Ann Frith Cartwright DeCouto (c. 1941 – c. 1 July 2016) was a Bermudian politician, lawyer and a member of the former United Bermuda Party (UBP). She served as a member of the House of Assembly of Bermuda 1983 until 1998, which included a tenure as Deputy Premier from 1989 to 1992 under Premier John Swan, as well as the head of several government ministries under the UPI during the 1980s and 1990s. Cartwright DeCouto was perhaps best known as the island's Minister of the Environment, also from 1989 to 1992. In 1990, she enforced a ban on fishing with fishpots in Bermudian waters, a move which was highly unpopular at the time. However, Cartwright DeCouto's ban on the fishpots is now widely credited with reviving Bermuda's fish stocks.

== Biography ==
Beginning life as Ann Cartwright, she married Roderick DeCouto and
became a lawyer, specialising in family law, one of Bermuda's first female lawyers, along with Lois Simmons and Shirley Simmons.

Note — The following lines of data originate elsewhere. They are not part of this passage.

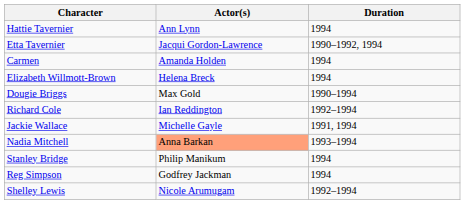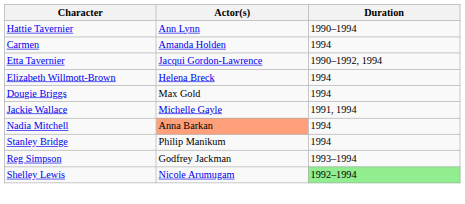Hattie Tavernier | Duration: 1994 -> 1990–1994
rows swapped: Etta Tavernier <-> Carmen
Dougie Briggs | Duration: 1990–1994 -> 1994
- row: Richard Cole | Ian Reddington | 1992–1994
Nadia Mitchell | Duration: 1993–1994 -> 1994
Reg Simpson | Duration: 1994 -> 1993–1994
Shelley Lewis | Duration: no background -> lightgreen background
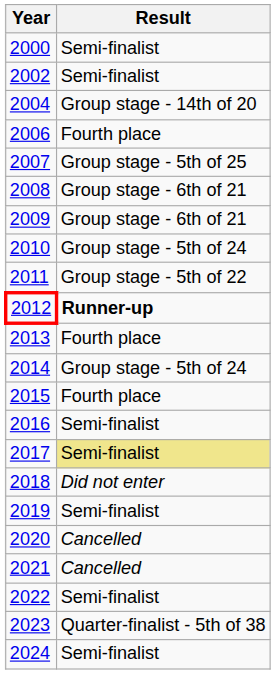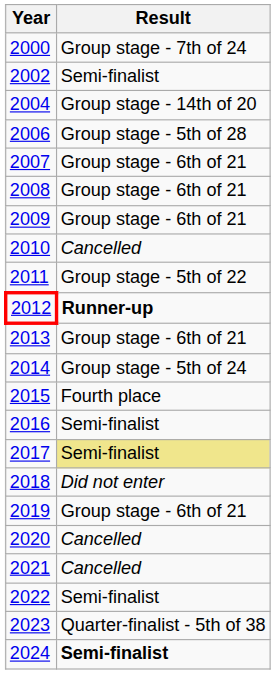2000 | Result: Semi-finalist -> Group stage - 7th of 24
2006 | Result: Fourth place -> Group stage - 5th of 28
2007 | Result: Group stage - 5th of 25 -> Group stage - 6th of 21
2010 | Result: Group stage - 5th of 24 -> Cancelled
2013 | Result: Fourth place -> Group stage - 6th of 21
2019 | Result: Semi-finalist -> Group stage - 6th of 21
2024 | Result: normal -> bold
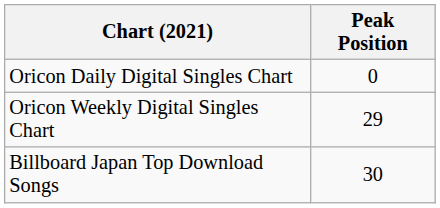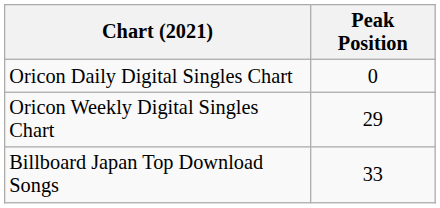Billboard Japan Top Download Songs | Peak Position: 30 -> 33
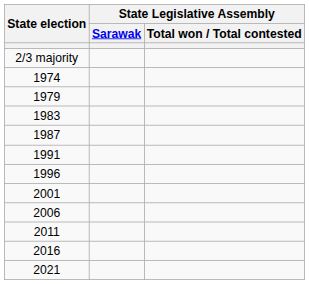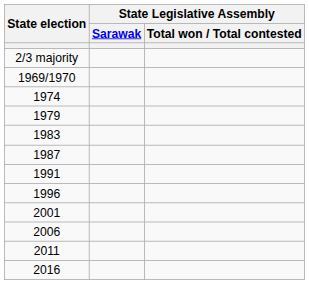+ row: 1969/1970
- row: 2021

DeCouto was first elected to the House of Assembly at an election in 1983. She resided in Grape Bay, in Paget Parish, and represented the Pembroke West Central constituency in the neigh boring Pembroke Parish.

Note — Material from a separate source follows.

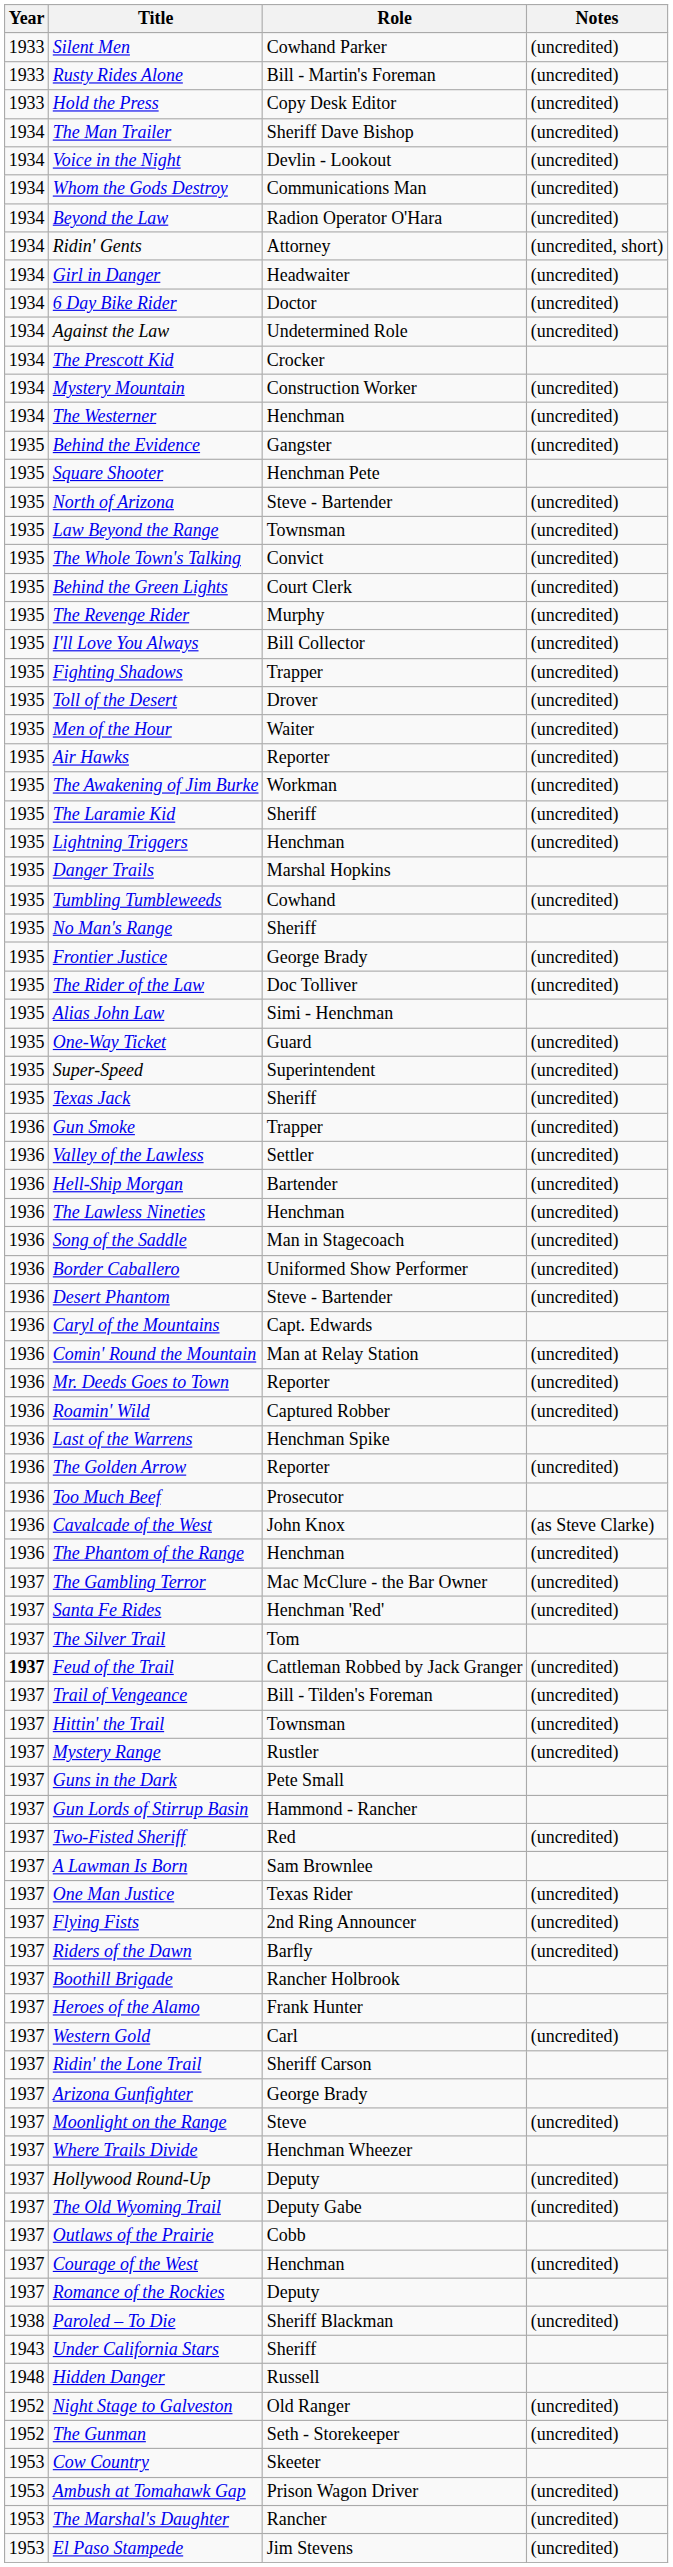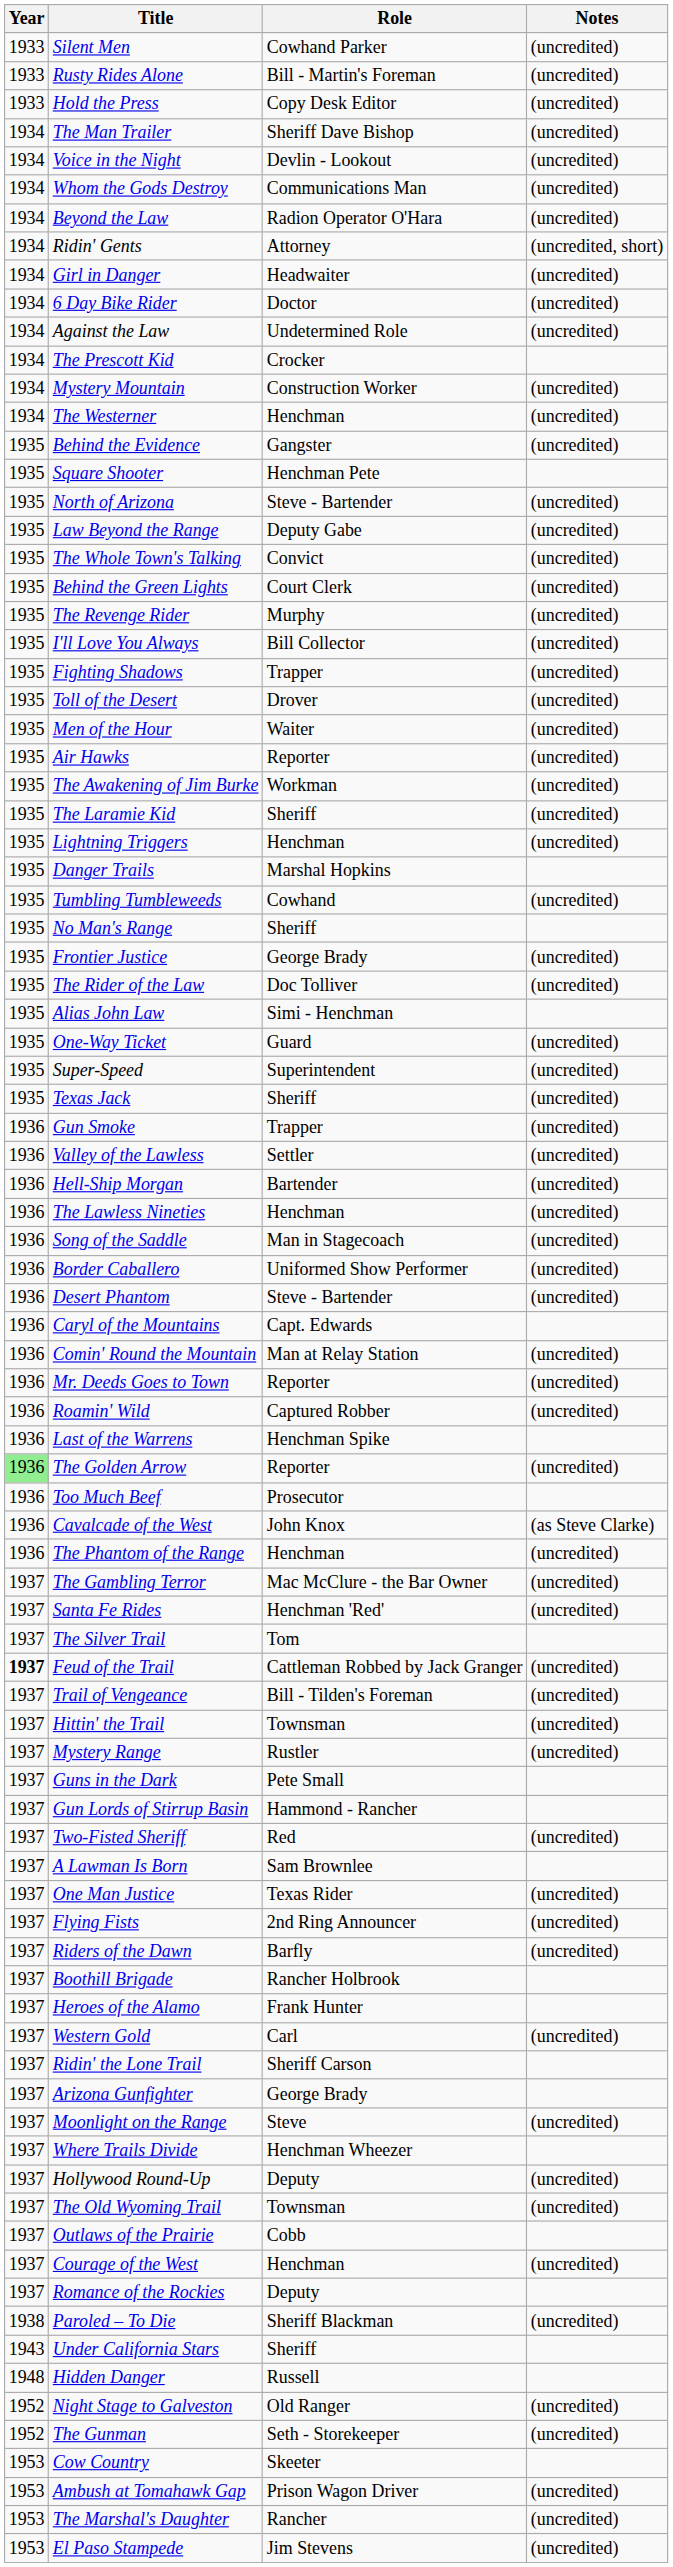Law Beyond the Range | Role: Townsman -> Deputy Gabe
The Golden Arrow | Year: no background -> lightgreen background
The Old Wyoming Trail | Role: Deputy Gabe -> Townsman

DeCouto first served as Minister of Health and Social Services from 1985 to 1989. Cartwright DeCouto oversaw Bermuda's first response to the emerging AIDS and HIV epidemic. She also commissioned a new prison to replace the outdated Casemates Prison during her time as Social Services minister. She was simultaneously appointed as Deputy Premier of Bermuda and as Minister of the Environment by the Premier John Swan, serving from 1989 to 1992. In 1990, she enforced a ban on fishpots in Bermuda, despite widespread opposition from the island's fishing and political sectors. The ban was highly controversial, but Bermuda's fishing stocks were collapsing at the time. At the time, there were 1,400 licensed fishpots in Bermuda, but many fisherman illegally set double or triple the number of fishpots that they were licensed to use. The illegal fishing led to overfishing and a depletion of fish populations around the coral reefs. The fishpot ban initially hurt the domestic fishing industry during the mid-1990s. However, Cartwright DeCouto's ban on fishpots is now widely credited with successfully reviving Bermuda's fish populations.

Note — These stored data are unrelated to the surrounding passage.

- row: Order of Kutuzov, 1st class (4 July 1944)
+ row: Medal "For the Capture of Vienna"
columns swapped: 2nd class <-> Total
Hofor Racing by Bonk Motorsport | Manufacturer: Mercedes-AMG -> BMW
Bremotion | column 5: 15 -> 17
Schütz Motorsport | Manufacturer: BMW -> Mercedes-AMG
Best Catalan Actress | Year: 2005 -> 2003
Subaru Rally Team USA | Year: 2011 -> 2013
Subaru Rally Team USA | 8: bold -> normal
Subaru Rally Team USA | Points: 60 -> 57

In 1994, Cartwright DeCouto resigned from John Swan's cabinet in protest against the promise of an independence referendum by the Swan government. While Swan favoured independence for Bermuda, Cartwright DeCouto strongly opposed it. She explained her resignation to a Bermudian newspaper at the time, saying "In the Cabinet you’re either in the boat and go along with the consensus, or you get out of the boat." The independence referendum was soundly defeated on 16 August 1995, with of 73.6% voting against independence. Swan resigned as Premier following the defeat.

Cartwright DeCouto also opposed a proposal to open a McDonald's franchise in Bermuda during the mid-1990s. She introduced the Prohibited Restaurants Act to Parliament in an attempt to stop the fast food restaurant.

She did not seek re-election in the 1998 general election, when she retired from elected office.

Ann Cartwright DeCouto died in 2016 at the age of 71, her death being announced on 1 July 2016. She was a widow, her husband, Roderick DeCouto, having predeceased her. She was survived by her children.